A man came in with his mother, who appeared to be in her 70s. He asked Susanne, the faculty adviser for the event, if he could get coffee and bring it in here. She said sure. He looked uncomfortable through the whole show, but his mom had a blast.

Then there was an older couple who looked like two hippies from back in the day, him still sporting a long ponytail of now-white hair, she in a flowing flowery blouse. Directly behind them was The Knitter, who I recognize now from bleeding heart liberal events I’ve attended all over North America. There is always a knitter, as if there’s an underground knitting community who scour the notices about local events so that at least one of them will be in attendance at each. Because we have to remember that knitting is important. Or something. I suppose I do admire someone who can watch the stage and not drop a stitch. That’s real multitasking.

Red Durkin

Red Durkin, comedienne extraordinaire

The show began, with a comedienne, who made us all laugh, repeatedly, the whole time she was on stage, which is what is supposed to happen, so I gather. I’ve watched enough unfunny comics to wonder why the industry isn’t afraid we consumers will sue them for false advertising. But she was the real deal.

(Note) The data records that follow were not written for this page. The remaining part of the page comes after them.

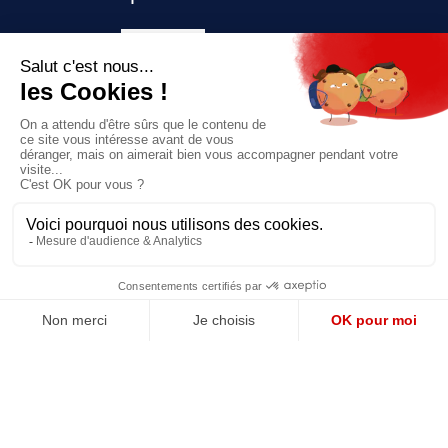
Prix unique
180€/AN
JE M'ABONNE
QUI SOMMES-NOUS?
MENTIONS LÉGALES
NOUS CONTACTER
POLITIQUE DE CONFIDENTIALITÉ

Second performer picked up a guitar and sang, self-created songs except for one Sarah Harmer cover, which he did well.

My turn. The “local performer.” I approached the stage, which uh, didn’t have a step, even though it was at least 26 inches off the floor. I was certain I would wipe out before I’d even made it up there.

I was not graceful, but I made it. Ha! I was triumphant. My knees were intact, sturdy, even. I remembered I was supposed to read something. Good thing it was in my hand.

“This is a story about Becky and Bertha,” I said, “who were the names of my breasts when I still had breasts, that is.”

And we were off to the races. I got a lot of laughs and even a guffaw or two. I might have sped up toward the end a little, still worrying about my time limit, as if Jim Lehrer were there to call time.

The rest of the show was fun, with another musician—she broke out a ukelele—a juggler, a couple of spoken word performers. The audience gave us more applause, and suddenly, we were done, sans big bows from the troupe, which I thought was a little unorthodox. But what about this wasn’t orthodox?

I dashed home while Susanne helped them pack up their things, as it was my job to set out the spread for the party. They weren’t ready for our hospitality, but they were happy for it, and we met up with a few students who had brought them to campus. The conversation was great, we focused on what we had in common, and I worried no longer that I didn’t fit in. It was a long, long breath of fresh air. And it made me want to make Walla Walla a more diverse place.